= Exercise goal =
I would like the entries transcribed word for word, please, with the pictures removed.

Data items:
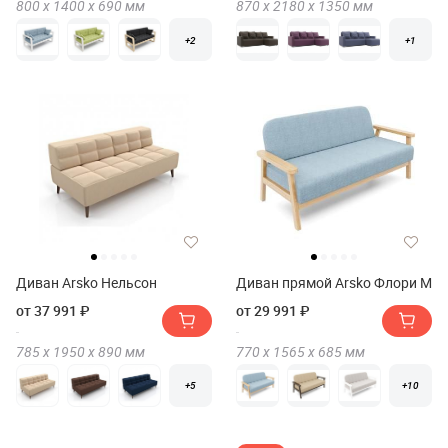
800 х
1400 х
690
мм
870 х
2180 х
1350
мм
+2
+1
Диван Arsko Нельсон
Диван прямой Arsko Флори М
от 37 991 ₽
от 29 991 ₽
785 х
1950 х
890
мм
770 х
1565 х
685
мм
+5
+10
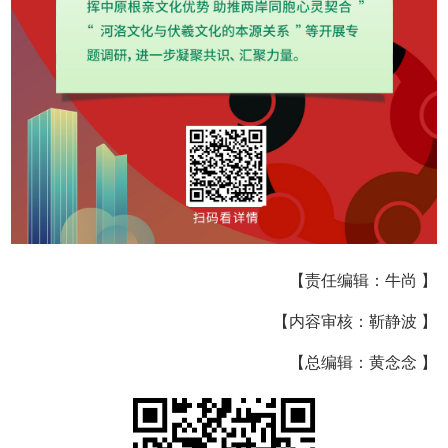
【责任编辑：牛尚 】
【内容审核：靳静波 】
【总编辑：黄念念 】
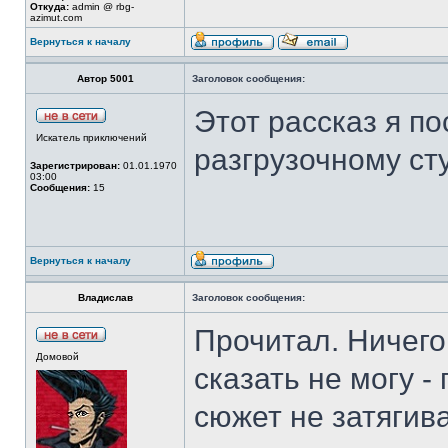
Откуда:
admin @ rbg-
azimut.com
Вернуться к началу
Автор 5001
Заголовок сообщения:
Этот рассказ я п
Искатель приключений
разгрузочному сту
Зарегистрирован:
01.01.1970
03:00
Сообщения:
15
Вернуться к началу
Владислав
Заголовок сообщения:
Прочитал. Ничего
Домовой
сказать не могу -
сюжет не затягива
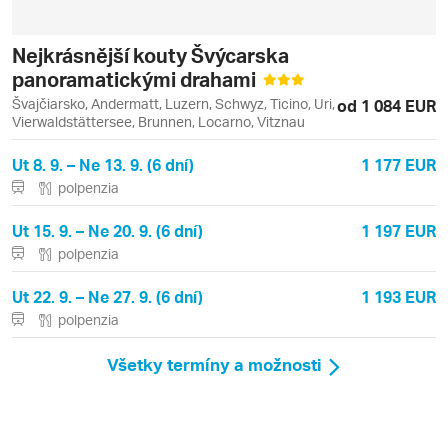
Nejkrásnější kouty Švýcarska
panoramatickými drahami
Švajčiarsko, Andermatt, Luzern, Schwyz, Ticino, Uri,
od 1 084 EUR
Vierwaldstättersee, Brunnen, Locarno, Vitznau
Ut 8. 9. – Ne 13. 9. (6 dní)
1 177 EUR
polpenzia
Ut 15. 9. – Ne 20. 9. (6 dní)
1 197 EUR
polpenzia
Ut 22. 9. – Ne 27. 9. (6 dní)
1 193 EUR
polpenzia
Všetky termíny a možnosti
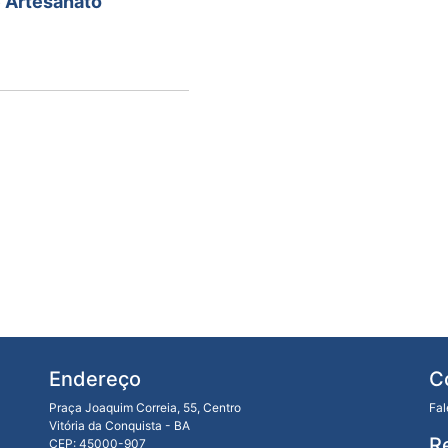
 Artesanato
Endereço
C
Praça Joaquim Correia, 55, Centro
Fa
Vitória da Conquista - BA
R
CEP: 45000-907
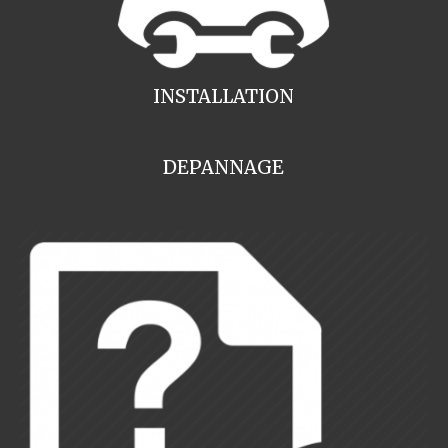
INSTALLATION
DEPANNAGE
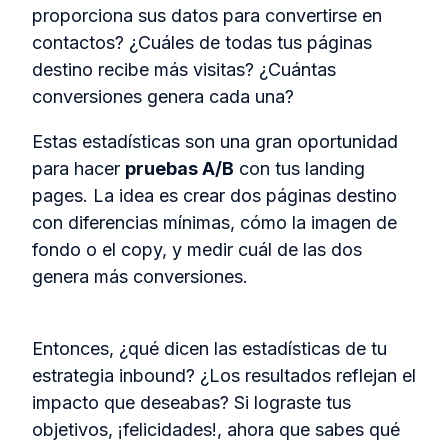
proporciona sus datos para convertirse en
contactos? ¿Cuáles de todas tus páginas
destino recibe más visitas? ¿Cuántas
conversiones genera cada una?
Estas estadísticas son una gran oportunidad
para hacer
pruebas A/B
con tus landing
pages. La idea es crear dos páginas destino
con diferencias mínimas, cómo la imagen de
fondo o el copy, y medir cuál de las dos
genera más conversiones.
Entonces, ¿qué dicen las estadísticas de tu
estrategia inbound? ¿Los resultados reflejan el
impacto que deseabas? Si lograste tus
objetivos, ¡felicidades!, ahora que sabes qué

= Written solution =
800 х
1400 х
690
мм
870 х
2180 х
1350
мм
+2
+1
Диван Arsko Нельсон
Диван прямой Arsko Флори М
от 37 991 ₽
от 29 991 ₽
785 х
1950 х
890
мм
770 х
1565 х
685
мм
+5
+10
【责任编辑：牛尚 】
【内容审核：靳静波 】
【总编辑：黄念念 】
Откуда:
admin @ rbg-
azimut.com
Вернуться к началу
Автор 5001
Заголовок сообщения:
Этот рассказ я п
Искатель приключений
разгрузочному сту
Зарегистрирован:
01.01.1970
03:00
Сообщения:
15
Вернуться к началу
Владислав
Заголовок сообщения:
Прочитал. Ничего
Домовой
сказать не могу -
сюжет не затягива
Nejkrásnější kouty Švýcarska
panoramatickými drahami
Švajčiarsko, Andermatt, Luzern, Schwyz, Ticino, Uri,
od 1 084 EUR
Vierwaldstättersee, Brunnen, Locarno, Vitznau
Ut 8. 9. – Ne 13. 9. (6 dní)
1 177 EUR
polpenzia
Ut 15. 9. – Ne 20. 9. (6 dní)
1 197 EUR
polpenzia
Ut 22. 9. – Ne 27. 9. (6 dní)
1 193 EUR
polpenzia
Všetky termíny a možnosti
 Artesanato
Endereço
C
Praça Joaquim Correia, 55, Centro
Fa
Vitória da Conquista - BA
R
CEP: 45000-907
INSTALLATION
DEPANNAGE
proporciona sus datos para convertirse en
contactos? ¿Cuáles de todas tus páginas
destino recibe más visitas? ¿Cuántas
conversiones genera cada una?
Estas estadísticas son una gran oportunidad
para hacer
pruebas A/B
con tus landing
pages. La idea es crear dos páginas destino
con diferencias mínimas, cómo la imagen de
fondo o el copy, y medir cuál de las dos
genera más conversiones.
Entonces, ¿qué dicen las estadísticas de tu
estrategia inbound? ¿Los resultados reflejan el
impacto que deseabas? Si lograste tus
objetivos, ¡felicidades!, ahora que sabes qué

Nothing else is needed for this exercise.